La escena sucede el 15 de marzo 1892. Un grupo de unas doscientas personas se traslada hasta el cementerio de Salto; encabezados por Rafael Hernández, hermano y albacea del autor del Martín Fierro, portan una corona de bronce formada por dos gajos de hiedra y una rama de laurel unidas por un lazo, que simbolizan la amistad y unión de todos en la Idea. Provenientes de toda la provincia, acuden, solemnes, a rendir homenaje a Pancho Sierra, el Gaucho Santo que había muerto el diciembre anterior. Pero sobre todo van para capitalizar su figura.

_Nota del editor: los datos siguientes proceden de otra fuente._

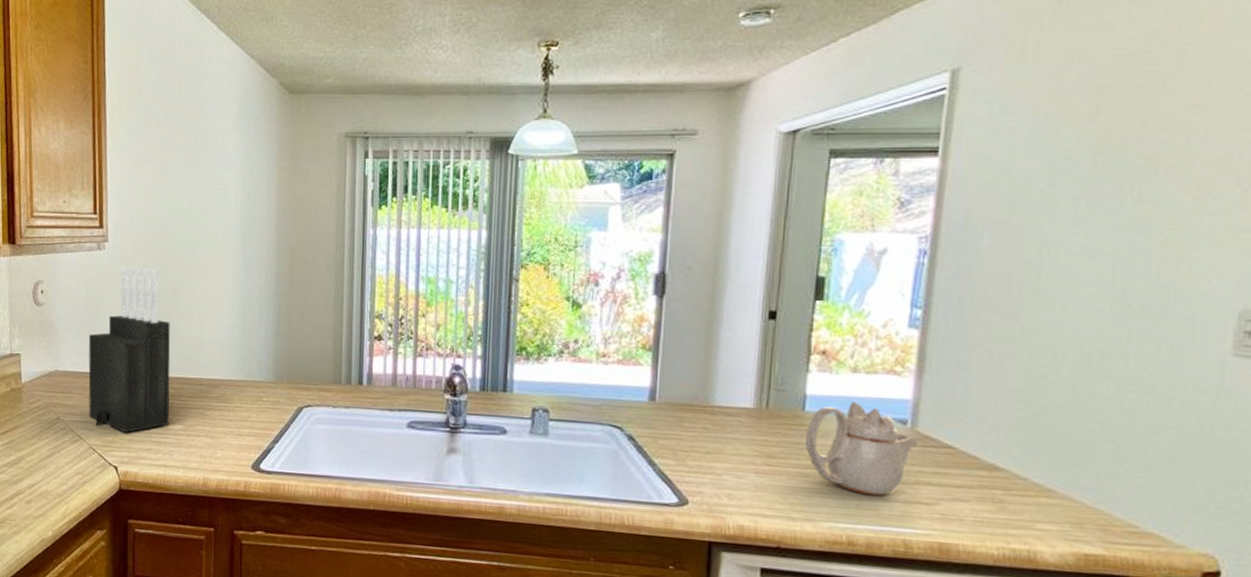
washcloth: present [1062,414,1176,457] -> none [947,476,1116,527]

Francisco Sierra había nacido el 21 de abril de 1831 en Salto, de una familia acaudalada de estancieros. Según su sobrino, el médico psiquiatra Adolfo Sierra, sucesor de José Ingenieros en la cátedra del Instituto Nacional del Profesorado, hacia mediados de siglo Pancho había cursado varios años de medicina en Buenos Aires. Pero un desengaño amoroso -otros cifran en la muerte de su madre la decisión- lo hizo retornar a la estancia El Porvenir, en el pueblo de Carabelas, entre Rojas y Pergamino, donde se recluyó y al cabo de un tiempo, en el que se lo dio por loco, reapareció convertido en hombre santo. Era 1872.
Ese año había sido sacudido por la matanza ritual de 37 extranjeros sucedida en Tandil, inspiradas por un sanador de nombre Gerónimo Solané, conocido como “Tata Dios”. Y sería el año de aparición del Martín Fierro y de la derrota definitiva en la batalla de San Carlos de las huestes de Calfucurá, que asolaban la provincia desde hacía cuatro décadas. Por lo demás, el terror de la fiebre amarilla y los descalabros de la Guerra del Paraguay, así como las disputas por el control de la provincia entre alsinistas y mitristas, donde militaba un tal Juan Moreira, hacían que la búsqueda de refugio espiritual fuera una necesidad de primer orden. El Porvenir se transformó en una romería permanente; gente de a caballo, en carros, en coches, iban de toda la provincia a buscar consuelo y curación, cuando no ayuda material, que él jamás negaba.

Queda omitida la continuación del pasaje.